Tetapi, hal ini mungkin hanya sekedar anjuran (wacana) saja. Sebab dalam
kenyataannya yang mendapat dukungan bank baru hanya para pengusaha yang mapan.
Bagaimana orang-orang kreatif (yang asalnya individual) dapat menjadi pengusaha
dan membuat perusahaan seperti Bill Gates pendiri Microsoft, atau Mark Elliot
Zuckerberg pendiri Facebook, atau di jaman dulu di Amerika membuat perusahaan
Telegraf atau Telpon ? Bagaimana pelaksanaannya di lapangan akan sama-sama di
lihat. Dalam kenyataannya, banyak tenaga-tenaga handal Indonesia dalam bidang
industri kreatif yang lari ke luar negeri. Sebab di sana bantuan untuk para
intelektual di bidang seni dan desain sudah lama berlangsung. Di negara maju,
industri kreatif tentu saja mendapat perhatian utama.
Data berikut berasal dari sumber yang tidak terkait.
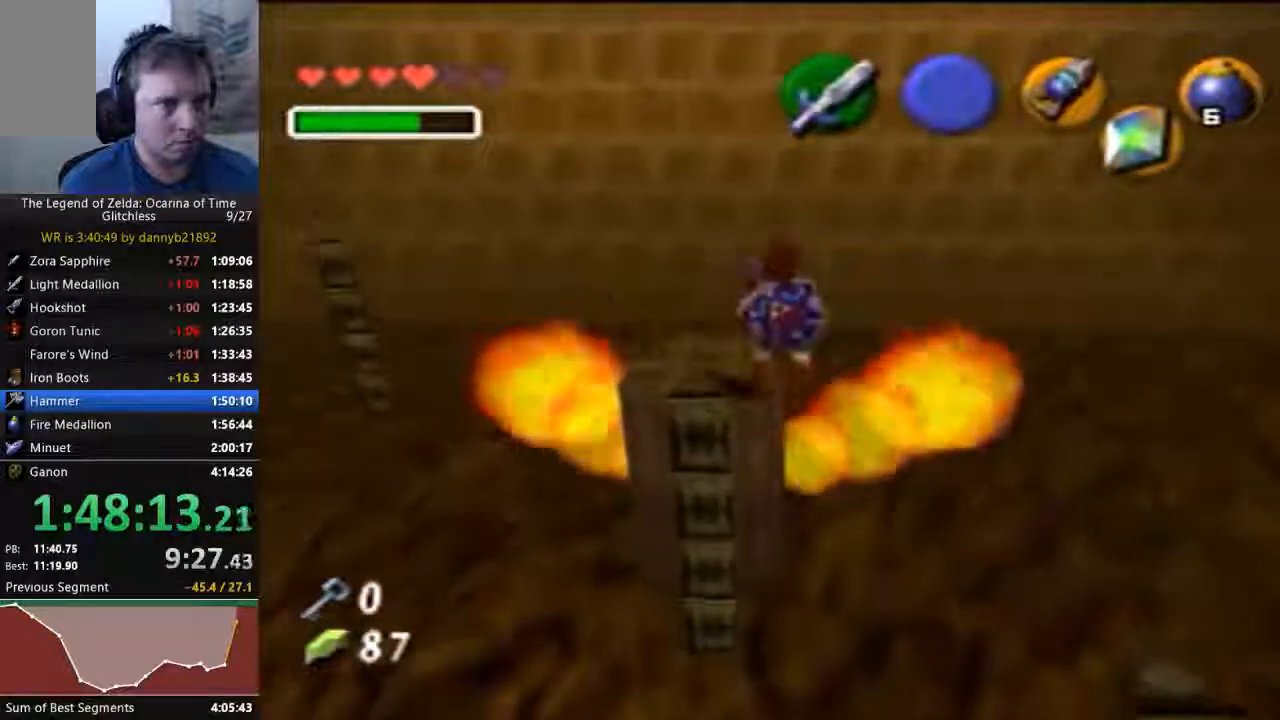
{"dt_ms": 500, "buttons": [], "left_stick": "up-left", "events": [[267, "left_stick", "up-left"]]}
Bukan itu saja,
bidang-bidang lain seperti olah raga yang dapat memasukkan devisa juga mendapat
perhatian serius. Negara Korea Selatan misalnya, industri kreatifnya sudah
sangat maju, dan jangan heran jika sekarang anak-anak muda Indonesia
keranjingan musik dan filem Korea.
Para pemimpin negara ini tentu ingin seperti negara-negara yang sudah maju
industri kreatifnya. Seperti anjuran untuk menggandeng para pelaku usaha dan
kalangan akademisi untuk secara sistematis membangun jaringan industri
pendukung yang dibutuhkan (lih. Tulisan A. Dadan Muhanda, 6-7-211, Bisnis.com)
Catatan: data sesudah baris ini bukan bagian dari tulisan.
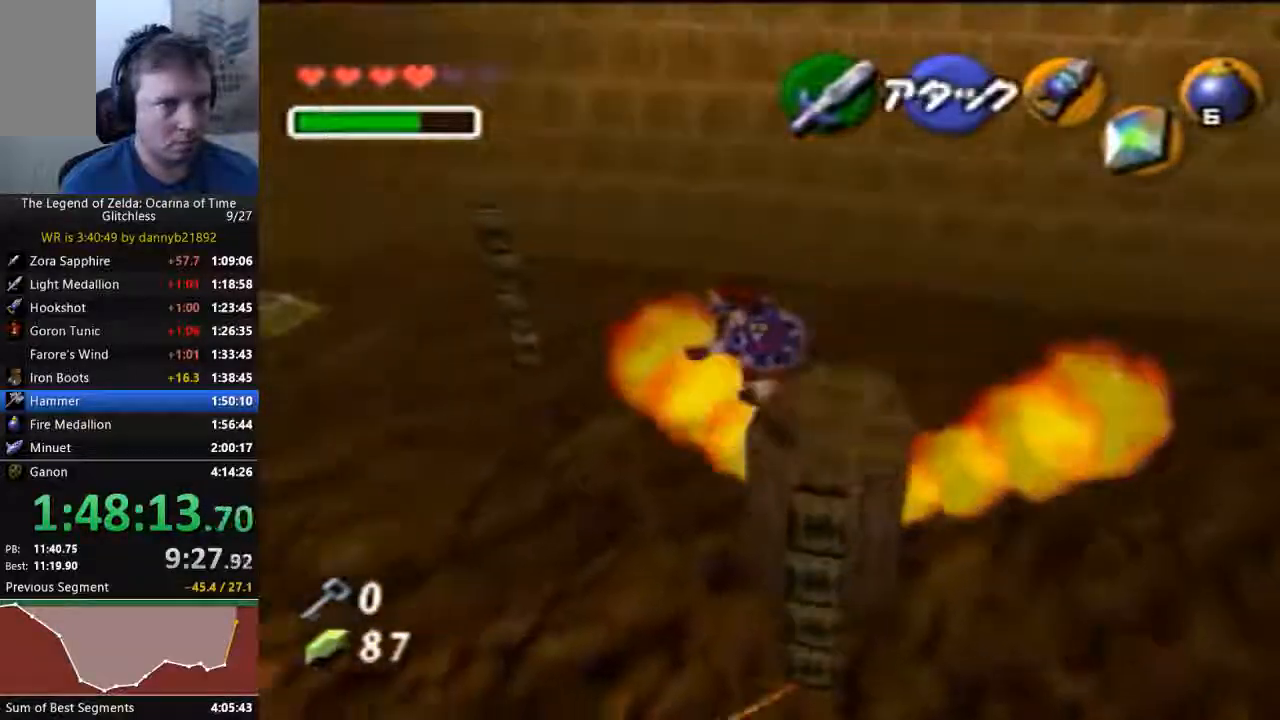
{"dt_ms": 500, "buttons": [], "left_stick": "up-left"}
Tentang pentingnya industri kreatif dapat kita ikuti dari berita-berita yang
ada di media massa. Nilai ekonomi industri kreatif mengalami kenaikan tiga kali
lipat selama tahun 2006 hingga 2010”. " Nilai tambah atau nilai ekonomi
(industri kreatif) Rp 157 triliun pada tahun 2006 menjadi Rp 468 triliun pada
2010," ujar Menteri Perdagangan Mari Elka Pangestu pada pembukaan Konvensi
Pekan Produk Kreatif Indonesia (PPKI) 2011 hari Rabu (6/7/2011) di Jakarta
Convention Center, Jakarta.
Misalnya sektor yang
mengalami pertumbuhan ekspor yang tinggi adalah industri film, video, dan
fotografi yang mencapai 104 persen. Penerbitan dan percetakan mengalami
pertumbuhan nilai tambah yang paling tinggi dengan 17,5 persen. Sedangkan
Fashion untuk penyerapan tenaga kerja pertumbuhannya paling tinggi (sebesar) 52
persen," sebutnya. Adapun sumbangan fashion terhadap ekspor sebesar 55
persen. Sementara itu, tingkat partisipasi tenaga kerja di sektor periklanan
dan arsitektur sebesar 17 persen, (lih. Kompas.com, 6-7-211).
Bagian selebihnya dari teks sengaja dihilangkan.